Dave's point about the extra challenges/platinum medals/S rankings/3 stars trend is pretty good. Playing Geometry Wars just to beat all the levels is a totally different experience than trying to get 3 stars on everything.
Nelson Schneider - wrote on 10/04/15 at 01:17 PM CT
@dbarry_22: At least you have a temperate take on the whole thing. But other people like you who enjoy extreme hand-eye coordination tests don't have any sense of moderation. They want the entirety of every game to be as technically difficult as "Super Meat Boy" and as unreasonably punishing as "Demon's Souls." If they had their way, they would ruin gaming.
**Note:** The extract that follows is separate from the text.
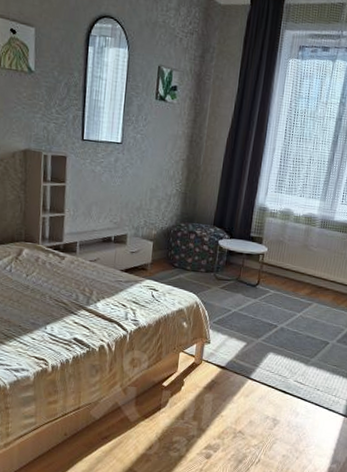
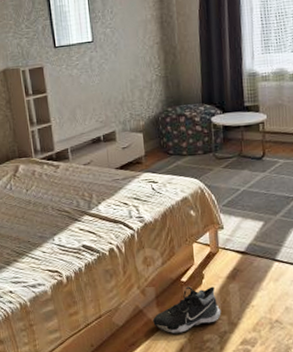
shoe: none [129,391,194,433] -> present [153,286,221,334]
dbarry_22 - wrote on 10/02/15 at 03:26 PM CT
The difficulty of a game can be so different from person to person. I enjoy difficult challenges that require a great hand-eye coordination. But, that doesn't mean I want to experience it all the time.
I feel that a game shouldn't be so hard that the average person can't "beat" the game. A person should be able to experience the entire story and/or levels of a game without getting a headache or hand cramps from hitting buttons over and over. However, I am okay with....heck, even in favor of additional challenges in a game that are much more difficult. It can take the game to a whole new level and the satisfaction from beating such challenges can be rewarding. Beating a high score, getting 3 stars in a level, or finding all the collectibles in a game should be challenging otherwise it's likely the game is boring you by the end and not worth the pursuit.
It's most definitely quite a delicate balance that game makers have to deal with.